Ich hatte nicht einmal Zeit gehabt, noch einmal mit Cato über den Kuss und alles zu reden. 
Was ich fühlte.
Gestern hatte sich es einfach nur gut angefühlt, aber nach dieser Nacht, und den Alpträumen von Dillian, fühlte ich mich schlecht.
Mein Gewissen nagte an mir, besonders als mein Blick auf den Ring des Jungen aus Distrikt Zwei fiel. Erst vor circa vier Monaten hatte er sich, für mich, geopfert. War für mich gestorben, weil er nicht ohne mich leben konnte. Und was machte ich hier? Vergaß meine Gefühle für ihn, nach so kurzer Zeit, und ging zum nächsten über. Was würde Dillian von mir denken, wenn er es wüsste?
Sein Gesicht tauchte vor meinen inneren Auge auf. Seine blauen Augen, sein schelmisches Lächeln und seine dunklen kurzen Haare. Es dauerte jedoch nicht lange, bis seine Augen dunkler wurden, dass Haar länger und blond. Bis nicht mehr Dillian zu sehen war, sondern Cato.
Frustriert stöhnte ich auf und boxte in meine Kissen.
„Was hat das arme Kissen dir den getan?“ Caleos Stimme tauchte hinter mir auf und ich hätte am liebsten ein weiteres mal aufgestöhnt, konnte mir es aber gerade noch so verkneifen.
„Nicht heute.“, knurrte ich nur, während ich gleichzeitig versuchte mich aus meinem Bett zu kämpfen.
Auf dem Weg zum Bad, wartete schon mein Vorbereitungsteam auf mich und wieder eine Menge von Kleiderständern.
Nein. Heute war wirklich kein guter Tag dafür. Deswegen griff ich auch einfach blind zu und erwischte eines der Kleider. Es war kurz und Fliederfarbend. Bis auf eine diamantbesetzte, Stoffreihe, die das Kleid unter der Brust taillierte, fiel es frei und in mehreren Stoffbahnen nach unten, wobei es vorne sehr kurz war und hinten eher lang.
Vielleicht normalerweise nicht mein Stil aber das war mir egal.
Schnell duschte ich und ließ danach wieder die Prozedur des eincremens über mich ergehen, bevor ich in das Kleid schlüpfte.
Caleo schwieg, was ihr leben definitiv verlängerte aber sie legte um so mehr Wert, das mein Aussehen perfekt war, wodurch ich mich beeilen durfte, rechtzeitig noch zu der Versammlung zu kommen.

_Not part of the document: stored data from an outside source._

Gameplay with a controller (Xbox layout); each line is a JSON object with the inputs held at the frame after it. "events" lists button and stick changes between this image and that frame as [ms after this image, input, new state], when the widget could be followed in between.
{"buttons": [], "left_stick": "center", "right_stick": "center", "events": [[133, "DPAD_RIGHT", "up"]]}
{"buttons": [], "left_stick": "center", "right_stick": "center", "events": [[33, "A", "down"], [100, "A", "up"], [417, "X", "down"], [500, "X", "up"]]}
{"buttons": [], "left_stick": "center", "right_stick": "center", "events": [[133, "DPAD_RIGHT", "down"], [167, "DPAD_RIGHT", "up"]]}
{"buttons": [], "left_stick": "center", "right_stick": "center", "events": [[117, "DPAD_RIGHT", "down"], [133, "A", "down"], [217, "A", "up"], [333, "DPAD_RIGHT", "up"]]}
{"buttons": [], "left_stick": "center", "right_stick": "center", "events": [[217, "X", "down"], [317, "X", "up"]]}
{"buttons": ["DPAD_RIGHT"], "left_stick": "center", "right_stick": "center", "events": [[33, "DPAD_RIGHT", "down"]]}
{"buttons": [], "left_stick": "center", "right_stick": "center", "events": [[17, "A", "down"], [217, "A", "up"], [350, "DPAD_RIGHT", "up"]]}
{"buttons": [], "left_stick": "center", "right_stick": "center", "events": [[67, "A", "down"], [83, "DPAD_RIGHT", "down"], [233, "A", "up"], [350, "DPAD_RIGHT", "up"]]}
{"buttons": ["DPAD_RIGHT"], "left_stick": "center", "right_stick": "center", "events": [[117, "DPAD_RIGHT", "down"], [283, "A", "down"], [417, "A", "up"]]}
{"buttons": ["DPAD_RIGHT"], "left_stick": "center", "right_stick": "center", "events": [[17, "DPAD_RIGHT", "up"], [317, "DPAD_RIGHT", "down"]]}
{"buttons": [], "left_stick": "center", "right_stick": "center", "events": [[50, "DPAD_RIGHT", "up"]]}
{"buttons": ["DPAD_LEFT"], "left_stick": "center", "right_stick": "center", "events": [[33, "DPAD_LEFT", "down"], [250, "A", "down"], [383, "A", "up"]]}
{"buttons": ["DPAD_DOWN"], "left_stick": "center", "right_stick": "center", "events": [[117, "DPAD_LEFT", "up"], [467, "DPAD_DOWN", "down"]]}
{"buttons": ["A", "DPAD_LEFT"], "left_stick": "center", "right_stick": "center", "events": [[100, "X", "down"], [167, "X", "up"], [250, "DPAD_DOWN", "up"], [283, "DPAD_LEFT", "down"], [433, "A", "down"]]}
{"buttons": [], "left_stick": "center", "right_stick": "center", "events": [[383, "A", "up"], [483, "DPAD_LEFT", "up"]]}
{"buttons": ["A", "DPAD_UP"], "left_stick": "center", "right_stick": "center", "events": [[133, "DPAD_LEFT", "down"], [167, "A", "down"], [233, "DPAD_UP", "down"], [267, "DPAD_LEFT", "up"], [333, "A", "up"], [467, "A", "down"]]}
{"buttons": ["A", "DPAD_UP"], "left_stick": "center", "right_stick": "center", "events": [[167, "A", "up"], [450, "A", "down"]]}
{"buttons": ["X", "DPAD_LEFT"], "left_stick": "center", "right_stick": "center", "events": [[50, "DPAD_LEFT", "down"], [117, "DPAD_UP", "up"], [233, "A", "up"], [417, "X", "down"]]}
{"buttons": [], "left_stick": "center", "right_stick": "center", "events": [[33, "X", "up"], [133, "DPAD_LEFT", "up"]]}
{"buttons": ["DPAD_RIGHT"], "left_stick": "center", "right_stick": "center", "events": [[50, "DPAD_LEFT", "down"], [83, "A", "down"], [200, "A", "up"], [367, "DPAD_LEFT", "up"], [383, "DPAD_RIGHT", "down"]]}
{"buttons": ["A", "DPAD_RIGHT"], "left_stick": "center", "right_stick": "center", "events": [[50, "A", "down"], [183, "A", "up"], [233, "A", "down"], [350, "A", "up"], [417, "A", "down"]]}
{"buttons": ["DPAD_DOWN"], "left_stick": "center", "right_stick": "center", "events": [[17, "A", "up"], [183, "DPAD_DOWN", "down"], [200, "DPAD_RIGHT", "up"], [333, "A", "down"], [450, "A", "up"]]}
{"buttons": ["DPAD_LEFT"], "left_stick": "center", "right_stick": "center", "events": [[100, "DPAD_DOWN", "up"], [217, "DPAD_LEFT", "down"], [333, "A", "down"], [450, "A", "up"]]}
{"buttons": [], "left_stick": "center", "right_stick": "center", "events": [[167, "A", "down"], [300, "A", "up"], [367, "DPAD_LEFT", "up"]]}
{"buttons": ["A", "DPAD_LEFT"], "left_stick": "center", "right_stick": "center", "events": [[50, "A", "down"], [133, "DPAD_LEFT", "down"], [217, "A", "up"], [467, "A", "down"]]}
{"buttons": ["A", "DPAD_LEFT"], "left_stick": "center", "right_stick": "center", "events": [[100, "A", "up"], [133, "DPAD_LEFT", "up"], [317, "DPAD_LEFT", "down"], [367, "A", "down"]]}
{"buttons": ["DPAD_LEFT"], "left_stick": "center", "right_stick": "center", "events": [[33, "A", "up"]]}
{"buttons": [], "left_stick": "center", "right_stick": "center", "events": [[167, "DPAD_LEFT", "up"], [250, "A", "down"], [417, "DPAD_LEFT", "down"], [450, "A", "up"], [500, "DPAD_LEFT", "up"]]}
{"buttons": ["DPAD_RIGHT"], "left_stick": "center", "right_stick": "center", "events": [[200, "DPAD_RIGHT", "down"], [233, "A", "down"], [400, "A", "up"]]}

Cato war schon weg und ich saß im Auto mit den beiden Diplomaten aus Distrikt Sieben. Flax und Meleena.
Es dauerte eine Weile, bis wir uns überhaupt richtig anschauten aber irgendwann kamen wir ins Gespräch. Darüber wie sie meinen Vater und Johanna kennen gelernt hatte. Flax erzählte mehr als die blonde Frau, da sie Gestand, sich nicht mehr wirklich an viel erinnern zu können. Das einzige, was sie von ihrer Tante besaß, war ein Bild, welches Peeta ihr, vor der Abreise aus dem Kapitol vor so vielen Jahren, gemalt hatte. Flax wusste eindeutig mehr. Jede Sekunde dieser Zeit schien in seine dunklen Augen gebrannt. Ich wusste nicht, wer es besser von den Beiden hatte. Meleena wusste vielleicht nicht mehr wirklich, wer sie war, aber immerhin hatte diese Zeit keine Spuren bei ihr hinterlassen. Anders als bei Flax. Auch wenn er liebevoll zu seiner Stiefschwester schaute und mit ihr spaßte, konnte das Lächeln nie wirklich die Wut und Traurigkeit aus seinen Augen nehmen. Er wusste noch, wer er einmal gewesen war, aber zu welchem Preis?
Da wir sowieso schon spät dran blieben, konnte ich mich nur neben Cato fallen lassen, bevor Trius auch schon herein kam. Ein kurzes Lächeln von meinem Distriktpartner konnte ich noch erhaschen und erwidern, bevor der Präsident meine Aufmerksamkeit forderte.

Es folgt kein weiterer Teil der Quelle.